The Boston activist was one of 200 protesters on trial in Philadelphia for participating in demonstrations at the Republican National Convention last August (see “Rough Justice,” News and Features, January 19). Just seven days ago, he and 19 other defendants were facing an uncertain fate. Municipal-court judge Seamus McCaffrey — an ex-police officer and Fraternal Order of Police member — had been slated to preside at the defendants’ January 25 trial for obstructing a highway, failure to disperse, resisting arrest, disorderly conduct, and three counts of conspiracy. And after the notoriously pro-cop judge refused on January 16 to recuse himself from the trial, activists wrote off Rae and his fellow defendants as sure-fire convictions.

But they were in for a surprise. Minutes after Rae — sporting an eye-catching tie stenciled with the word resist — entered the courtroom with his co-defendants last Thursday, prosecutors said they didn’t have enough evidence to go forward with 17 of the 20 cases, including Rae’s. The remaining three defendants were visible on a police videotape that showed their attendance at a massive August 1 protest against the “criminal injustice” system. From this, the judge could have found them guilty on the seven misdemeanor charges.

Rather than make an example of these defendants, however, McCaffrey stunned the courtroom by doing an about-face. Indeed, he became the first judge in the RNC-protester trials to invoke the First Amendment as a justification for dismissing the cases. Recalls Rae, “He [said], ‘Well, civil disobedience is protected by the Constitution,’ and ‘Protesters had good reason to exercise their free-speech rights.’ It was so surreal.”

McCaffrey acquitted the defendants — but not before making his distaste for the protesters and their causes well known. Addressing the courtroom, he even told the defendants that, as Rae puts it, “we will probably grow old, conservative, and sell ourselves out.”
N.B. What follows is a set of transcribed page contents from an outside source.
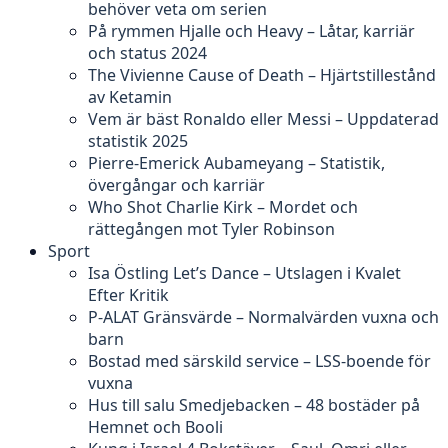
behöver veta om serien
På rymmen Hjalle och Heavy – Låtar, karriär
och status 2024
The Vivienne Cause of Death – Hjärtstillestånd
av Ketamin
Vem är bäst Ronaldo eller Messi – Uppdaterad
statistik 2025
Pierre-Emerick Aubameyang – Statistik,
övergångar och karriär
Who Shot Charlie Kirk – Mordet och
rättegången mot Tyler Robinson
Sport
Isa Östling Let’s Dance – Utslagen i Kvalet
Efter Kritik
P-ALAT Gränsvärde – Normalvärden vuxna och
barn
Bostad med särskild service – LSS-boende för
vuxna
Hus till salu Smedjebacken – 48 bostäder på
Hemnet och Booli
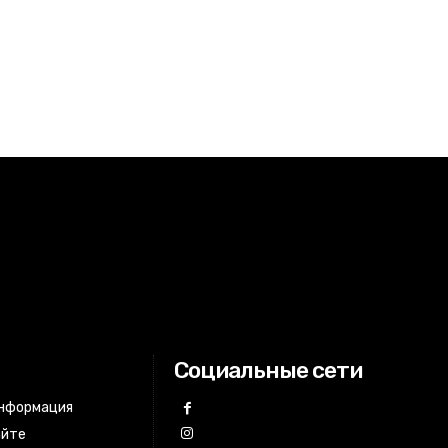
Социальные сети
информация
айте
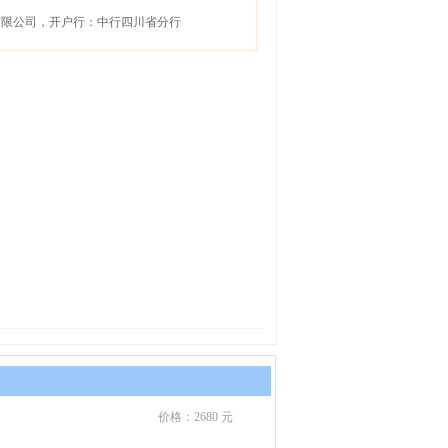
行社有限公司，开户行：中行四川省分行
价格：2680 元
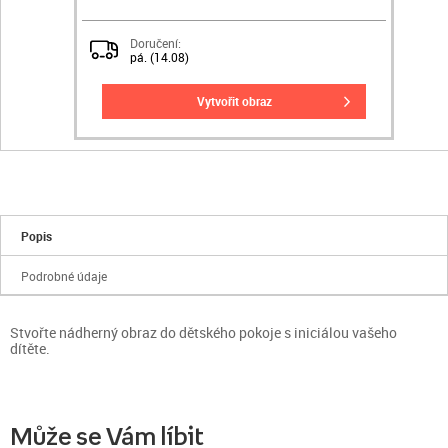
Doručení:
pá. (14.08)
vytvořit obraz
Popis
Podrobné údaje
Stvořte nádherný obraz do dětského pokoje s iniciálou vašeho
dítěte.
Může se Vám líbit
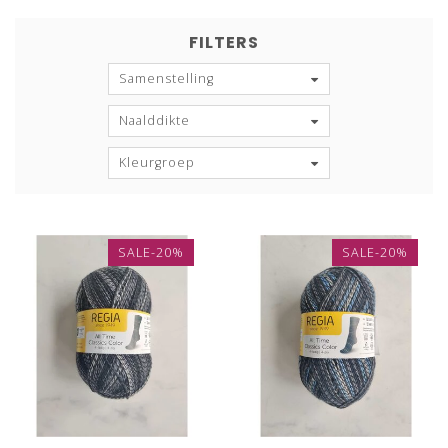
FILTERS
Samenstelling
Naalddikte
Kleurgroep
SALE-20%
SALE-20%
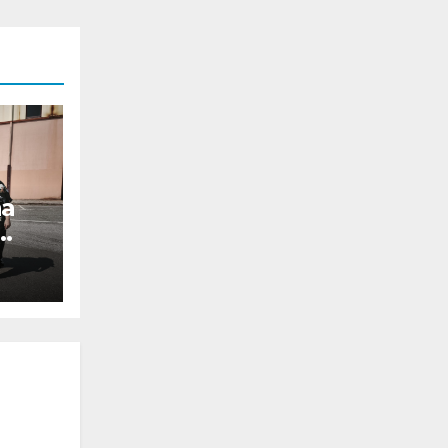
na
rdo
 o
ría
Suffice it to say, Rae and fellow activists haven’t become McCaffrey devotees. After all, they attribute the judge’s generosity to the failed January 16 recusal motion — and to the public criticism that arose after the Philadelphia Inquirer published excerpts from that hearing. The basis for the motion had been McCaffrey’s remarks to an audience at a July 2000 health-care conference that he was planning to make sure streets were cleared of protesters during the GOP convention — a sign of bias in the protesters’ eyes. In court, however, McCaffrey refused to allow testimony from witnesses who had overheard his comments. Activists, in other words, view McCaffrey’s newfound appreciation for the First Amendment as merely an attempt to salvage his public image.

Says Rae: “As a victory, it rings hollow. I mean, McCaffrey will just return to being the harsh judge he is with the next guy.”